Bearstail was the second oldest of the couple’s children. Her younger brothers, ages 15 and 13, have tried to return to school, but on some days have had to go home or haven’t been up for going at all, their mother said.
“They’re not doing OK,” Nikki said. “It’s really hard.”
Since her daughter’s death, Nikki has made a steady stream of posts to social media, calling for justice, expressing her raw grief and remembering her daughter. There are videos of Bearstail running track, and of her dancing — full of life.
As the Ferrises have received messages sharing swirling rumors about the night Bearstail died, they’ve implored people to take what they know to the FBI. But to date, all the family has been told by officials is that an investigation is active, the parents said.
The FBI “said it would take time,” Nikki said in the March 25 interview. To her knowledge, “they’re still out there investigating,” she said.
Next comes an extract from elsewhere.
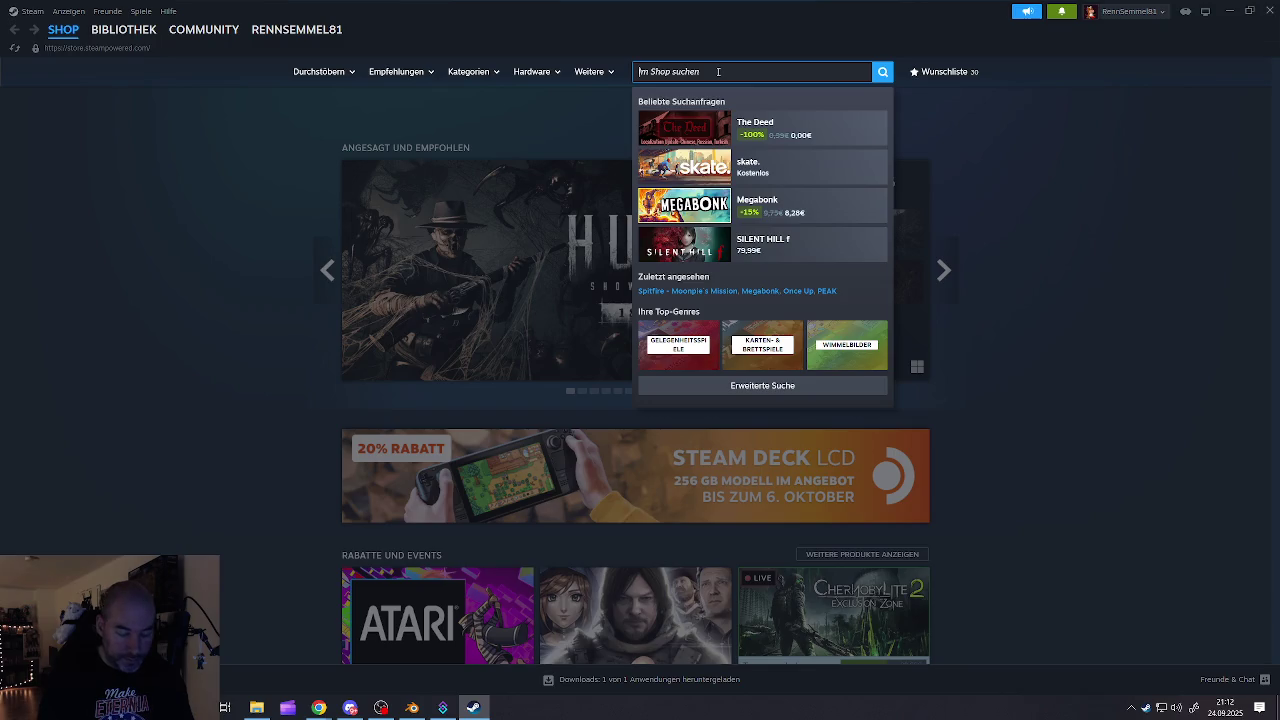
type("spitfire")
In a statement to WyoFile sent Wednesday evening, an FBI spokesperson for the Denver Field Office said the agency “appreciate[s] public interest in this incident and encourage[s] anyone with information to contact the Bureau of Indian Affairs/Wind River Police or the FBI.”
The agency could not offer a time frame for when it would conclude the investigation, the statement read. “We methodically and thoroughly address every element of the incident,” spokesperson Vikki Migoya said.